Suppose $f$ and $g$ are functions. The pointwise product (often simply called the product) of the functions, denoted $f \cdot g$, or sometimes simply as $fg$, is defined as the function: $\! x \mapsto f(x)g(x)$

In other words, every element is sent to the product (in the sense of multiplication) of the values of $f$ and $g$ at that element.

The domain of the pointwise product of $f$ and $g$ is defined as the intersection of the domain of $f$ and the domain of $g$. This is necessary, because, for a pointwise product to make sense, both functions must be defined at the point.

For multiple functions

Suppose $f_1, f_2, \dots, f_n$ are functions. The pointwise product of these, denoted $f_1f_2 \dots f_n$ or $f_1 \cdot f_2 \cdot \dots \cdot f_n$, is defined as the function: $\! x \mapsto f_1(x)f_2(x) \dots f_n(x)$

In other words, every element is sent to the product (in the sense of multiplication) of the values of $f_1, f_2, \dots, f_n$ at that element.

The domain of the pointwise product of a bunch of functions is defined as the intersection of the domains of all the functions.

Relation with various operations

For two functions

Below we discuss how to perform various operations on the pointwise product $f \cdot g$ of $f$ and $g$, given knowledge of how to perform the operations on $f$ and $g$ individually.

Operation Verbal description How it's done
Graph $f \cdot g$ We are given the graphs of f and g (without necessarily having algebraic, numerical, or verbal descriptions of the functions) and we need a geometric method to sketch the graph of $f \cdot g$ too tricky?
Obtain explicit expression for $f \cdot g$ We are given algebraic expressions for $f$ and $g$ and need an explicit algebraic expression for $f \cdot g$. Part of a general procedure: finding pointwise combinations of functions by plugging in expressions.
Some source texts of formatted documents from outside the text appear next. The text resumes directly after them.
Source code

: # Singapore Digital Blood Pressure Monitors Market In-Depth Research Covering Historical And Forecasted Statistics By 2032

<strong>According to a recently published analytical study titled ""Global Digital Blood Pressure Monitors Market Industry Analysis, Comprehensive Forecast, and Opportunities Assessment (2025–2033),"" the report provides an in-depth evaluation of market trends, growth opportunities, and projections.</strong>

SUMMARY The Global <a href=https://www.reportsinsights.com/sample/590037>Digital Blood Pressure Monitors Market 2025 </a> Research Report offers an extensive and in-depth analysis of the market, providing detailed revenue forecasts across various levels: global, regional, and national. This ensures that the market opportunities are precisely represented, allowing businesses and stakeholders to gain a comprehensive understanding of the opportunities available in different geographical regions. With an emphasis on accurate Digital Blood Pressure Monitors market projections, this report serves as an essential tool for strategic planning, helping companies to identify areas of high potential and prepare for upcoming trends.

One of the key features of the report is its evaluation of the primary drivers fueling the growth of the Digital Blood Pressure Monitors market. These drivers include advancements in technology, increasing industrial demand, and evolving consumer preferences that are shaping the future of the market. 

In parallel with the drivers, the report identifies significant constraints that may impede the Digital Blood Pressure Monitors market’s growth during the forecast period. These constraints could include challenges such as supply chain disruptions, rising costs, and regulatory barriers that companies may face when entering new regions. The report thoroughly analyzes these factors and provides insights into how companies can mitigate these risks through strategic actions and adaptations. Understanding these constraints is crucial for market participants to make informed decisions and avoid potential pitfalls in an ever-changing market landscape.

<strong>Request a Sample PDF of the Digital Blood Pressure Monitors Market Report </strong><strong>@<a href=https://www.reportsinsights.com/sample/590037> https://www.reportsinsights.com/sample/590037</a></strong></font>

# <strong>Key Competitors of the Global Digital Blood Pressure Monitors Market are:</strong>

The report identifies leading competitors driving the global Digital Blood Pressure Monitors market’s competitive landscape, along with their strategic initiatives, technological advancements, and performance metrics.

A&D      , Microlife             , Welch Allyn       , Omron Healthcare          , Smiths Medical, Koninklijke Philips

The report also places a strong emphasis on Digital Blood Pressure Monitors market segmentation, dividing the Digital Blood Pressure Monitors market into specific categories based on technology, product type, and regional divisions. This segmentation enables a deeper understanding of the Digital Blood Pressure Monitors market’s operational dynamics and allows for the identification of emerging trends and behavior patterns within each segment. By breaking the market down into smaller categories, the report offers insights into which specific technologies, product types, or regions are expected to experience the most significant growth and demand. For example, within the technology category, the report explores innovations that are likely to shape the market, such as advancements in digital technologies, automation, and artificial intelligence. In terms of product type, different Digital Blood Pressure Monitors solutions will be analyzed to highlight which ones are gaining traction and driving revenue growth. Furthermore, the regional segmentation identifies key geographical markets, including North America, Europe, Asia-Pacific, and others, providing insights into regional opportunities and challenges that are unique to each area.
See also the piecewise case: finding pointwise combinations of piecewise functions by plugging in expressions.
Find limit of $f \cdot g$ at a point We know how to find limits of $f,g$ at points. limit of products is product of limits
Differentiate $f \cdot g$. We know how to differentiate $f$ and $g$ individually, we need to differentiate $f \cdot g$. product rule for differentiation: $(f \cdot g)' = (f' \cdot g) + (f \cdot g')$.
Integrate $f \cdot g$. We want to integrate $f \cdot g$ in terms of integration of simpler functions. We can try integration by u-substitution or integration by parts.